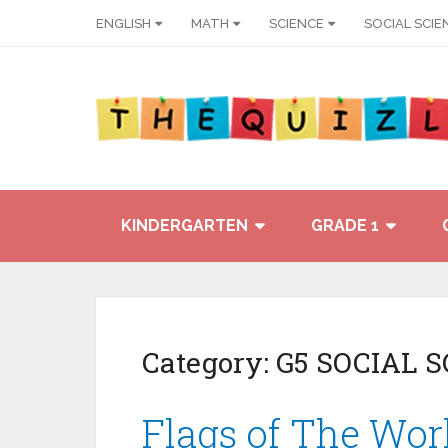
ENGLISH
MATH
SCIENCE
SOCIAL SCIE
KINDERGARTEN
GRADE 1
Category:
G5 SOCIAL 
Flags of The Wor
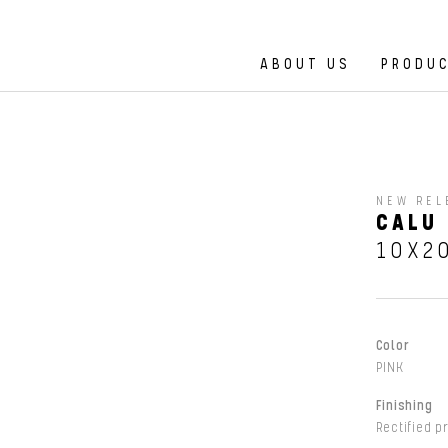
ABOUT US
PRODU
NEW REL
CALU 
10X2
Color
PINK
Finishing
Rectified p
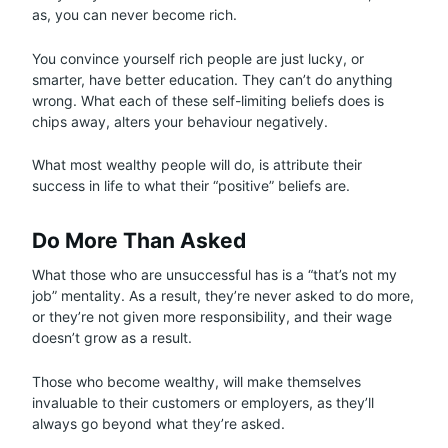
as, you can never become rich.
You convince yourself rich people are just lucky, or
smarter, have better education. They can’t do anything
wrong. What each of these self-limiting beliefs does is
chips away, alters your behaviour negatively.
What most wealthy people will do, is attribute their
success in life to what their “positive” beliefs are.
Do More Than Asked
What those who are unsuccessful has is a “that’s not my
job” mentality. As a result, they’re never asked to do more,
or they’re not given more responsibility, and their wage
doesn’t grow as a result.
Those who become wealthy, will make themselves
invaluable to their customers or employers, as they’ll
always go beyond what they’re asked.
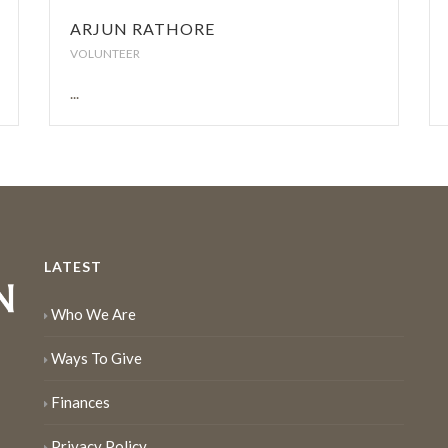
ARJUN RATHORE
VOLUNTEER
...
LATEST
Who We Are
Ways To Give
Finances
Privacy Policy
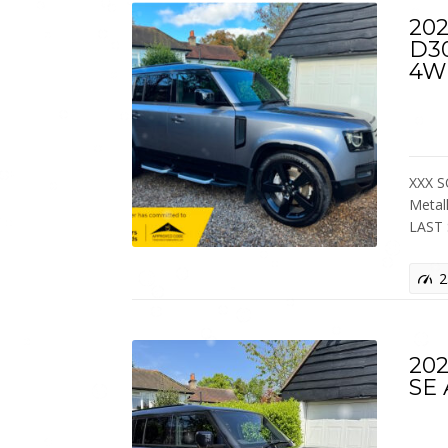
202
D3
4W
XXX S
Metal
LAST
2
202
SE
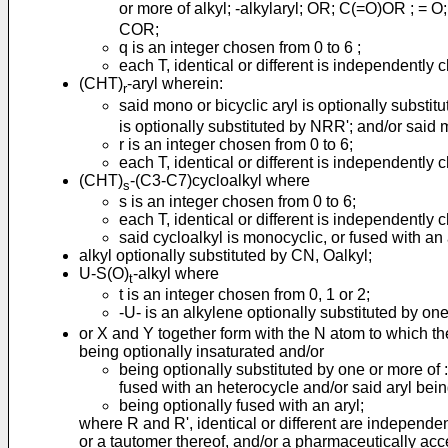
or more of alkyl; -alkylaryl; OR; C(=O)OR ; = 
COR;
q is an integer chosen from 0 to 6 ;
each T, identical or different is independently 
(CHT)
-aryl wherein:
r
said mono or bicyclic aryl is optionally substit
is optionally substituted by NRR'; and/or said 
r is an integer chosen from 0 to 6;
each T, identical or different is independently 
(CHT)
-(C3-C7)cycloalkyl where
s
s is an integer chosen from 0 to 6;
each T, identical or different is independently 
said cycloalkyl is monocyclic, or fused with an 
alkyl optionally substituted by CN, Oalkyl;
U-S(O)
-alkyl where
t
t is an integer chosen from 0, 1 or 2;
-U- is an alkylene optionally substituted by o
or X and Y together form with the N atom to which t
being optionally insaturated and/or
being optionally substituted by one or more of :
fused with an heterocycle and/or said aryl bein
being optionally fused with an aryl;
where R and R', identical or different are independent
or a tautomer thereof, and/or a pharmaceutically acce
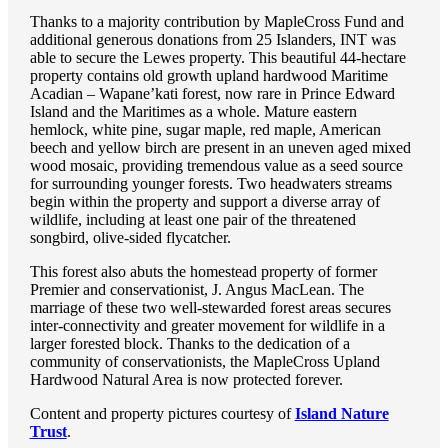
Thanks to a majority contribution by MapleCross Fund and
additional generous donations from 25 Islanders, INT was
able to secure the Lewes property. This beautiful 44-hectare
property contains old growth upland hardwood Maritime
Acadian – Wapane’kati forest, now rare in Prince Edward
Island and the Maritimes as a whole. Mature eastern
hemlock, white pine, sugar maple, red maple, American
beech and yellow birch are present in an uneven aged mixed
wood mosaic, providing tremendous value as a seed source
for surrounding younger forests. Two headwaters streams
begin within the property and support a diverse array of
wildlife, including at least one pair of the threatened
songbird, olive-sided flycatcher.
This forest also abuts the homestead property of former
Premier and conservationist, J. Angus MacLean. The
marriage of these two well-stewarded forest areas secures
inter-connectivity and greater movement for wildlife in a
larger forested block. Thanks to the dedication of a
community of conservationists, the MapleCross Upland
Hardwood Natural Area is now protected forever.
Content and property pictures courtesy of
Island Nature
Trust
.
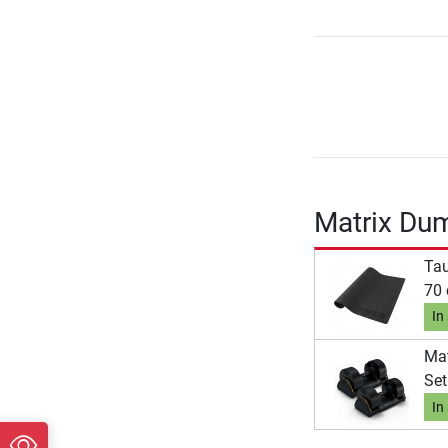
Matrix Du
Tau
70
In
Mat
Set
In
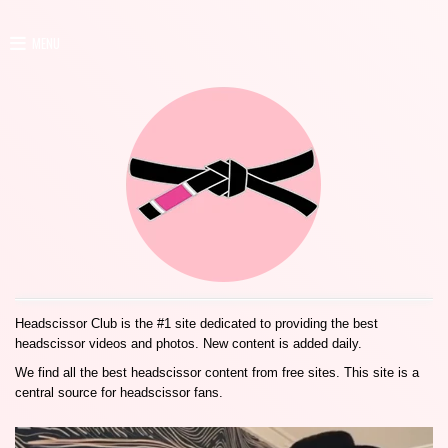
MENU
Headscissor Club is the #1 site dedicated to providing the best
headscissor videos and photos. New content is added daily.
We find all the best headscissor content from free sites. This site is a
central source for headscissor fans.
====
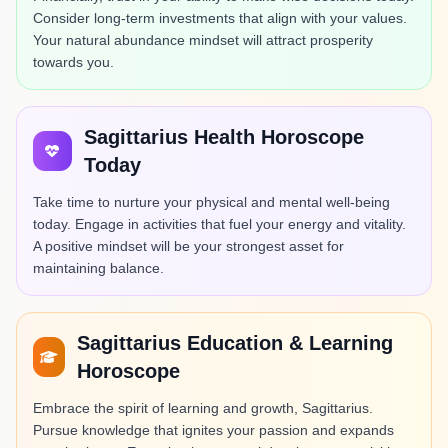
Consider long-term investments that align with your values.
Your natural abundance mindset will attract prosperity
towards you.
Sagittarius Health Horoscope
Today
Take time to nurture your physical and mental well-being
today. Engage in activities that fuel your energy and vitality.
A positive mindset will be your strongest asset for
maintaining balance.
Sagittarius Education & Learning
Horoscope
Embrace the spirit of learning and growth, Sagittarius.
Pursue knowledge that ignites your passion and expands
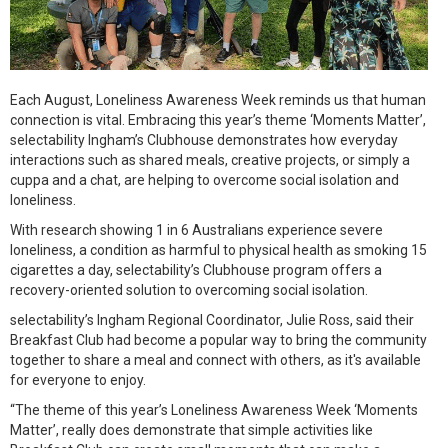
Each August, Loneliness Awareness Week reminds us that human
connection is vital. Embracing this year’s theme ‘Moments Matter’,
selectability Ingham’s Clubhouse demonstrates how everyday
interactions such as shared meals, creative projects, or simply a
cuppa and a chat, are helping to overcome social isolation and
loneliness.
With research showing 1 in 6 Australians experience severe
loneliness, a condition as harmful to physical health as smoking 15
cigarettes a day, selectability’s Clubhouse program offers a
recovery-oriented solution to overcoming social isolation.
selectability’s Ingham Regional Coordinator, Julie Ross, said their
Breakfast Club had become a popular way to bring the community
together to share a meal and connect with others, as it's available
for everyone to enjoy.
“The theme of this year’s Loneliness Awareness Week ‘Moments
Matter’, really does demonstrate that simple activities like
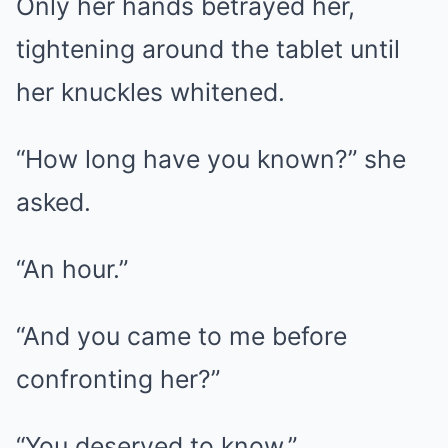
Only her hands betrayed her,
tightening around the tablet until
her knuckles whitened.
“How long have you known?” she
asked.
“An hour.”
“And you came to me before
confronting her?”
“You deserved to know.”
====
Rewrite everything from the line containing "or more of alkyl;" down to the line containing "r is an integer chosen from 0 to 6;", putting "whole number" wherever "integer" appears and leaving the rest untouched.

**Written response:**
or more of alkyl; -alkylaryl; OR; C(=O)OR ; = 
COR;
q is an whole number chosen from 0 to 6 ;
each T, identical or different is independently 
(CHT)
-aryl wherein:
r
said mono or bicyclic aryl is optionally substit
is optionally substituted by NRR'; and/or said 
r is an whole number chosen from 0 to 6;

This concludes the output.